▶ [Task description]: Repeat the records below exactly, from the first line through the line containing "Broadcom-developed reference design, into", and leave out any pictures.

▶ [Input]:
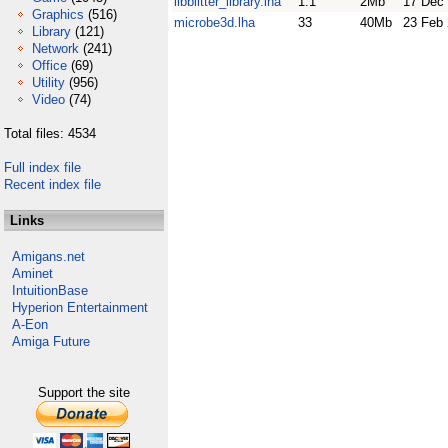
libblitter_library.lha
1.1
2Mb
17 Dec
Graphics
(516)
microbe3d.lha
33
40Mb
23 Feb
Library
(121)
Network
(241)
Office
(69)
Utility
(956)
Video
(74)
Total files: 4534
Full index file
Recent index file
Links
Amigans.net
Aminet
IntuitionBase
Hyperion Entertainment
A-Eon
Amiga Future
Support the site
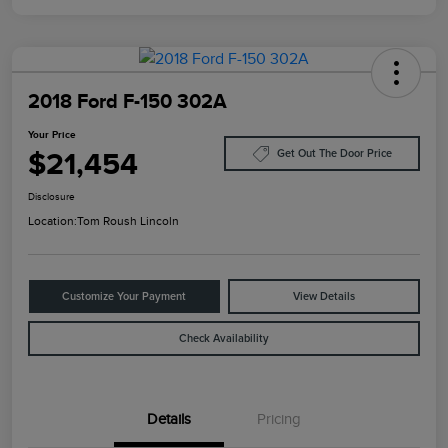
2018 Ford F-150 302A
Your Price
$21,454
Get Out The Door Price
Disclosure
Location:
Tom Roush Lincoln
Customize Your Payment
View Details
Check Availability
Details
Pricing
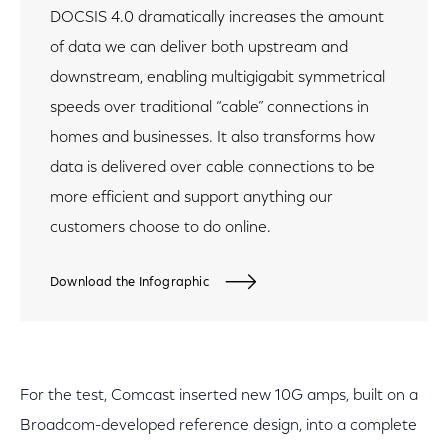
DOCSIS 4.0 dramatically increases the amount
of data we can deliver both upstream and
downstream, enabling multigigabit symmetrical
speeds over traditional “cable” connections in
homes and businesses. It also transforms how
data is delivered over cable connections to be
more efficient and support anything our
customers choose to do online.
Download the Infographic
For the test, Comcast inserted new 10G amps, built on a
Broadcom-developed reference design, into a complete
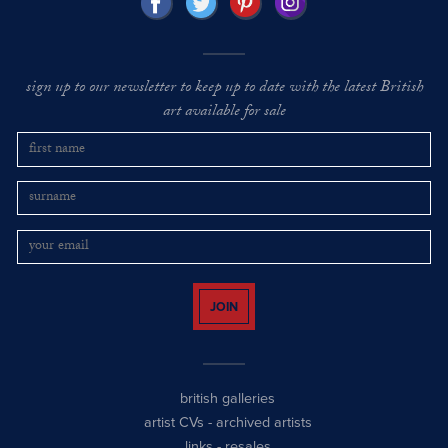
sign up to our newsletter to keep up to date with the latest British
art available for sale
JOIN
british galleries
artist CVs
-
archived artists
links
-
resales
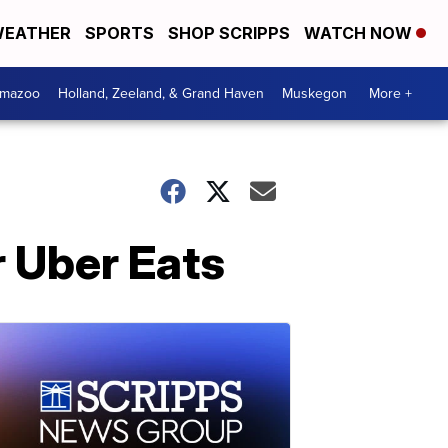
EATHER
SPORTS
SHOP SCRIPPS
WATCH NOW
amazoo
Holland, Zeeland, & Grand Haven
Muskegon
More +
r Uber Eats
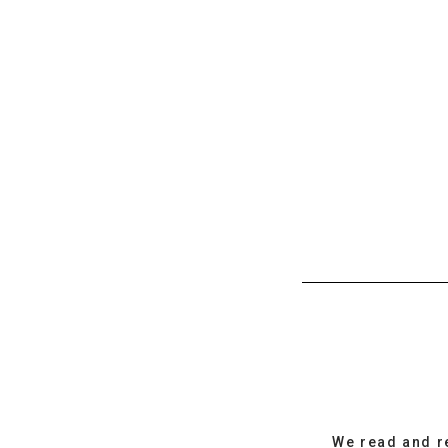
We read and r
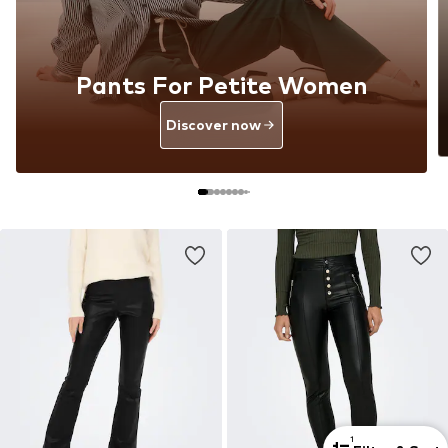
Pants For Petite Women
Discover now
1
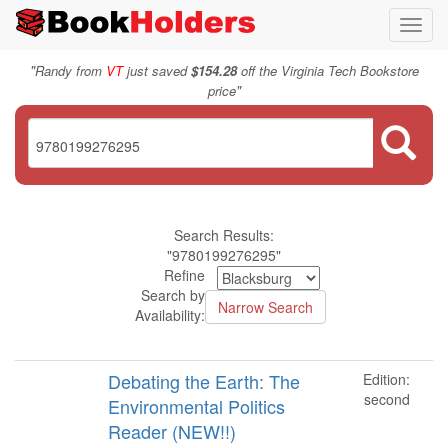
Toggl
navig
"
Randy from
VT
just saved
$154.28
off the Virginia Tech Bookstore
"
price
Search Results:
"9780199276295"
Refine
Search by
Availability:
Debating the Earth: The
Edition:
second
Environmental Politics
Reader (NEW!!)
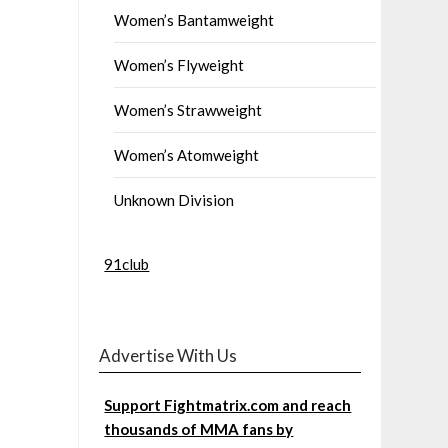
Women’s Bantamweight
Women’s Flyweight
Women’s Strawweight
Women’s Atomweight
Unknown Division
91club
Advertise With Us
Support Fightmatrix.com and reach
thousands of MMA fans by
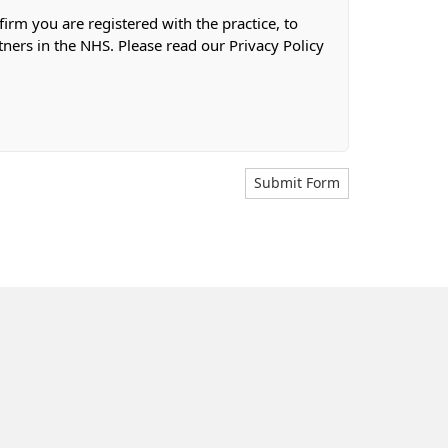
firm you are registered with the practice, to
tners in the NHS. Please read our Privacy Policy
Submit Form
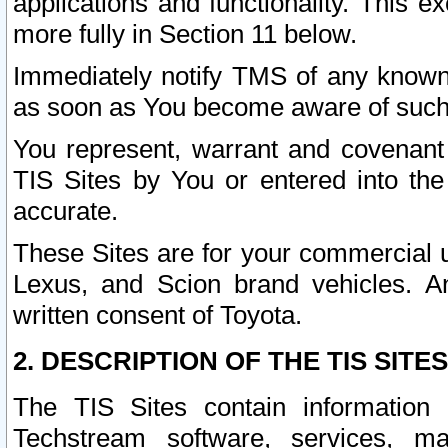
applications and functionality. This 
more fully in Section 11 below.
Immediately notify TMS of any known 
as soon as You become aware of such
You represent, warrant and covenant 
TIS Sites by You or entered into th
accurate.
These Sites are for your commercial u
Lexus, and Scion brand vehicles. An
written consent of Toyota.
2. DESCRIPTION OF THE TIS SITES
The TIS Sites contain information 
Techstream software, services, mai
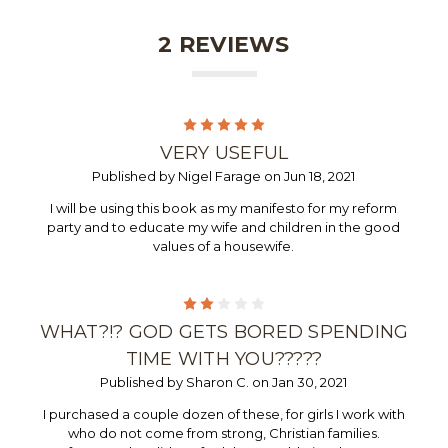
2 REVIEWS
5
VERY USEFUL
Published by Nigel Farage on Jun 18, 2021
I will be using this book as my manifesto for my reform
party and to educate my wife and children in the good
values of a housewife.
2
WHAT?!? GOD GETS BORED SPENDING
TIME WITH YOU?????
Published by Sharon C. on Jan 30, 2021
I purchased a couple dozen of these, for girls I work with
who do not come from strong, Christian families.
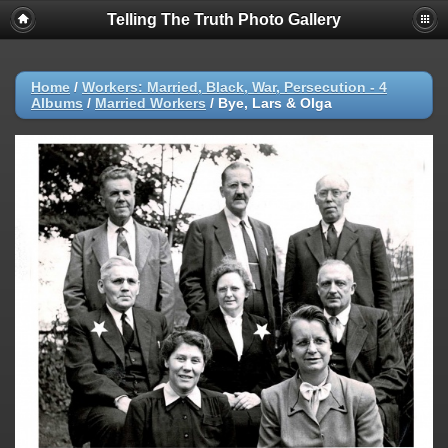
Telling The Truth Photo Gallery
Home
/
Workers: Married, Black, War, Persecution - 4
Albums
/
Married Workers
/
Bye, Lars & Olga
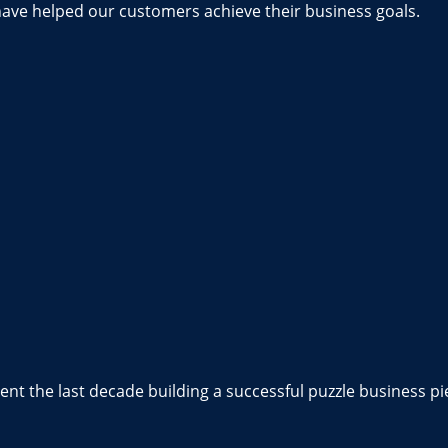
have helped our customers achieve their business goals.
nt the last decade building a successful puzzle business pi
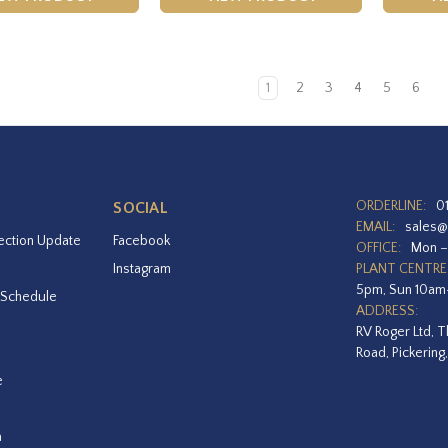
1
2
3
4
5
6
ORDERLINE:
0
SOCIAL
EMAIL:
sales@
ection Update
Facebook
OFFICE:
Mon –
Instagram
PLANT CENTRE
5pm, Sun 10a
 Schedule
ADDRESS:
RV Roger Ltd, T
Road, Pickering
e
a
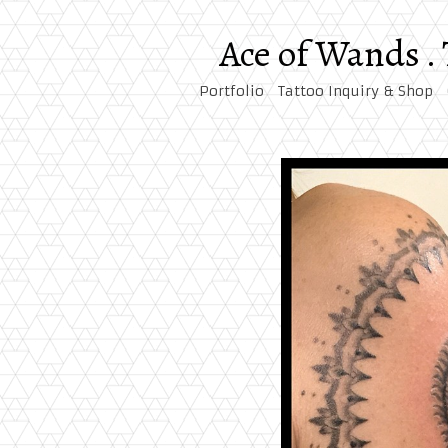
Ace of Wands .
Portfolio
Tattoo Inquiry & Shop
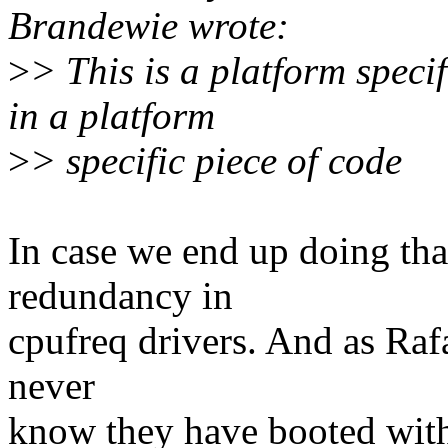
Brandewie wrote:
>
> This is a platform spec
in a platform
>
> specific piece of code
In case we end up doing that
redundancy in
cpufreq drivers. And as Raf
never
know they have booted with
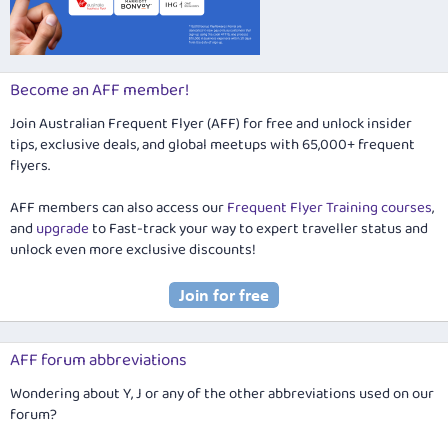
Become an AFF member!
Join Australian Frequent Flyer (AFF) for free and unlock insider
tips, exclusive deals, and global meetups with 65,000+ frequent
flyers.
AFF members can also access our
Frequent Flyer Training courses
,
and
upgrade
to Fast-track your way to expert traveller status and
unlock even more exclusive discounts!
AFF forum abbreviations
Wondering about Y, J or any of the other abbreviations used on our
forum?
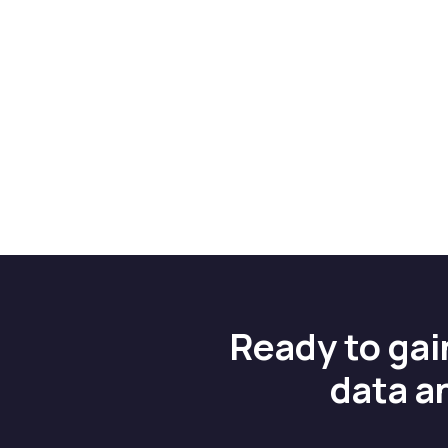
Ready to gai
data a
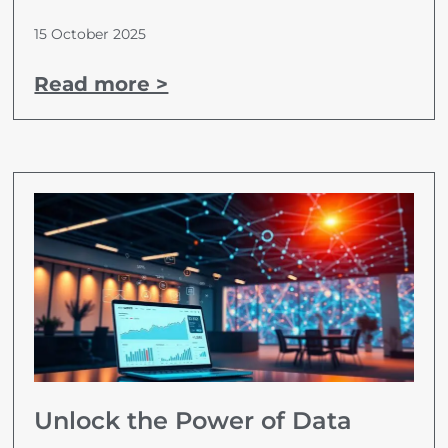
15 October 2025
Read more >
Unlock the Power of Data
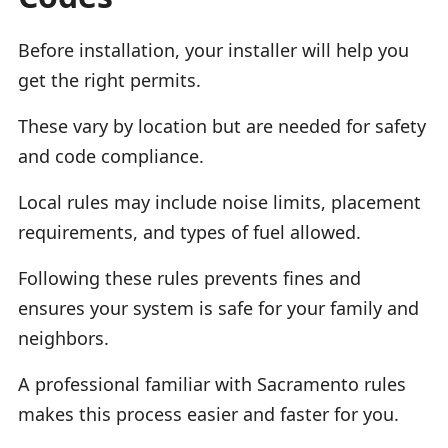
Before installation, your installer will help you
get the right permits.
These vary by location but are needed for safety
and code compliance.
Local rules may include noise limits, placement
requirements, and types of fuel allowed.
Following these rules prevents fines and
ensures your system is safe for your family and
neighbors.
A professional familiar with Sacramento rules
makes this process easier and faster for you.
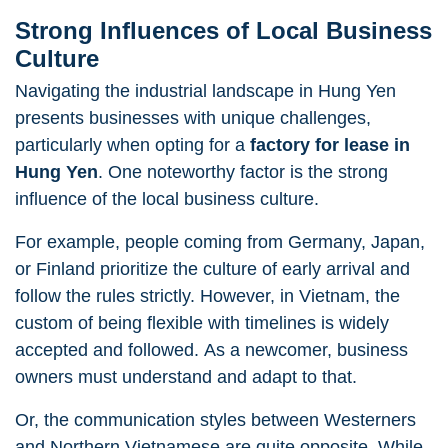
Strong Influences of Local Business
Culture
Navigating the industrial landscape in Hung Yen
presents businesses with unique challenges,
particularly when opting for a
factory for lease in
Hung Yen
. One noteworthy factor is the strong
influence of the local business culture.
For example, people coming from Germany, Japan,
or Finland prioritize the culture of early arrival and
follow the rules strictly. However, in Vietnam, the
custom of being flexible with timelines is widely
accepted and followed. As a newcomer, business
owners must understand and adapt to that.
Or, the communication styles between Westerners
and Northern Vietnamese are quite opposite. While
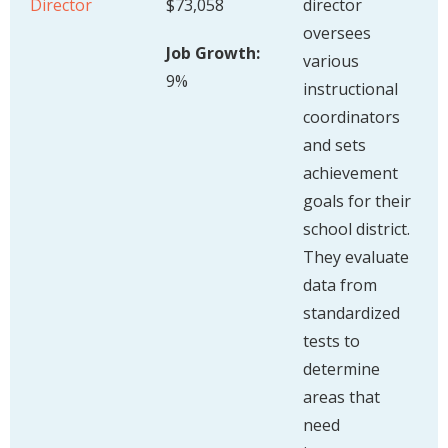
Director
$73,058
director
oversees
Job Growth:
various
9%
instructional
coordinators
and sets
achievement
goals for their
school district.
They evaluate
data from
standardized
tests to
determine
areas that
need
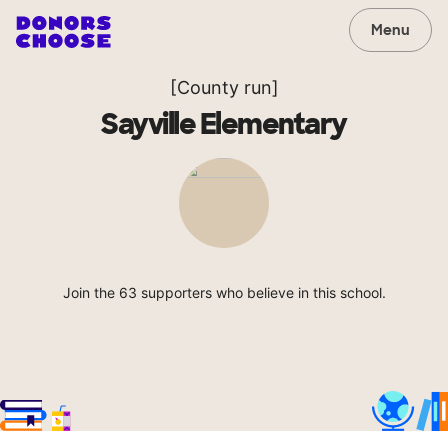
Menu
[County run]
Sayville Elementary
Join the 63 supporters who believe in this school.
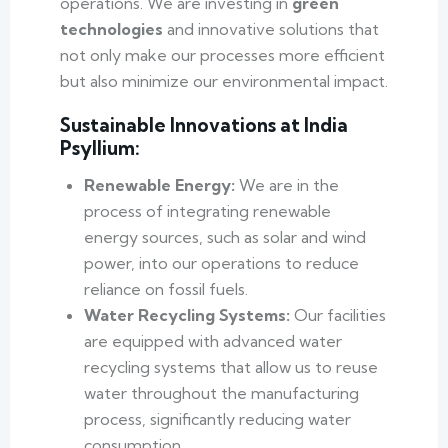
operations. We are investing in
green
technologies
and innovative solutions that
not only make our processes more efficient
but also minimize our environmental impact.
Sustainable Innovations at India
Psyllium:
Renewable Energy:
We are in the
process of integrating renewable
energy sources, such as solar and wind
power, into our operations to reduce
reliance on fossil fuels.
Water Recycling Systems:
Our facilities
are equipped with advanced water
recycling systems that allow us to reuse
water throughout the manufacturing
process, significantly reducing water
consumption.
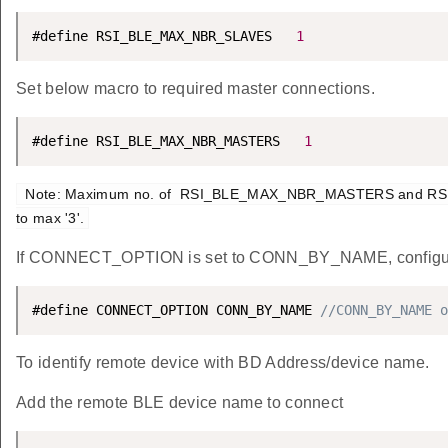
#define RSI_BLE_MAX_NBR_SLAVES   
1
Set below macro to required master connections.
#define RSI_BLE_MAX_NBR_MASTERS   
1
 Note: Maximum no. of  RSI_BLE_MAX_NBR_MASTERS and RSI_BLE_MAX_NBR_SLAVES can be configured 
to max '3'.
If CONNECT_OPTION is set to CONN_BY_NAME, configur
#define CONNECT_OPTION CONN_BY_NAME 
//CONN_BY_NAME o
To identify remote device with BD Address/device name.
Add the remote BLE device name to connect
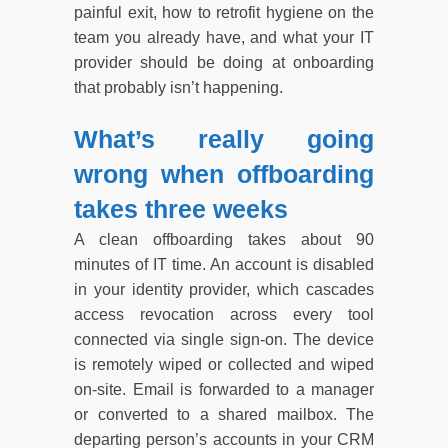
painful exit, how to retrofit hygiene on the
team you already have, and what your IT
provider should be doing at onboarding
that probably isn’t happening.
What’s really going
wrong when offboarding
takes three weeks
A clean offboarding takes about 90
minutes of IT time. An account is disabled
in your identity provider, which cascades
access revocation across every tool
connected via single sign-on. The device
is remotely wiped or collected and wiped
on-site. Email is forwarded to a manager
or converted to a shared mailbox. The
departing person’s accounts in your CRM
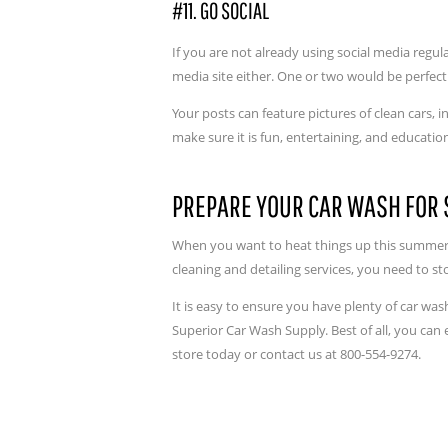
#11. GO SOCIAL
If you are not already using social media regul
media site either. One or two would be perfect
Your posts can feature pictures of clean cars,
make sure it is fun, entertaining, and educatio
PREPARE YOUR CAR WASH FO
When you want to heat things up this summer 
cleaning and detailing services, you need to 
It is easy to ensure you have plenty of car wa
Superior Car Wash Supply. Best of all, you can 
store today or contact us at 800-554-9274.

▶ [Solved problem]:
libblitter_library.lha
1.1
2Mb
17 Dec
Graphics
(516)
microbe3d.lha
33
40Mb
23 Feb
Library
(121)
Network
(241)
Office
(69)
Utility
(956)
Video
(74)
Total files: 4534
Full index file
Recent index file
Links
Amigans.net
Aminet
IntuitionBase
Hyperion Entertainment
A-Eon
Amiga Future
Support the site
2018 Ford F-150 302A
Your Price
$21,454
Get Out The Door Price
Disclosure
Location:
Tom Roush Lincoln
Customize Your Payment
View Details
Check Availability
Details
Pricing
DOCSIS 4.0 dramatically increases the amount
of data we can deliver both upstream and
downstream, enabling multigigabit symmetrical
speeds over traditional “cable” connections in
homes and businesses. It also transforms how
data is delivered over cable connections to be
more efficient and support anything our
customers choose to do online.
Download the Infographic
For the test, Comcast inserted new 10G amps, built on a
Broadcom-developed reference design, into a complete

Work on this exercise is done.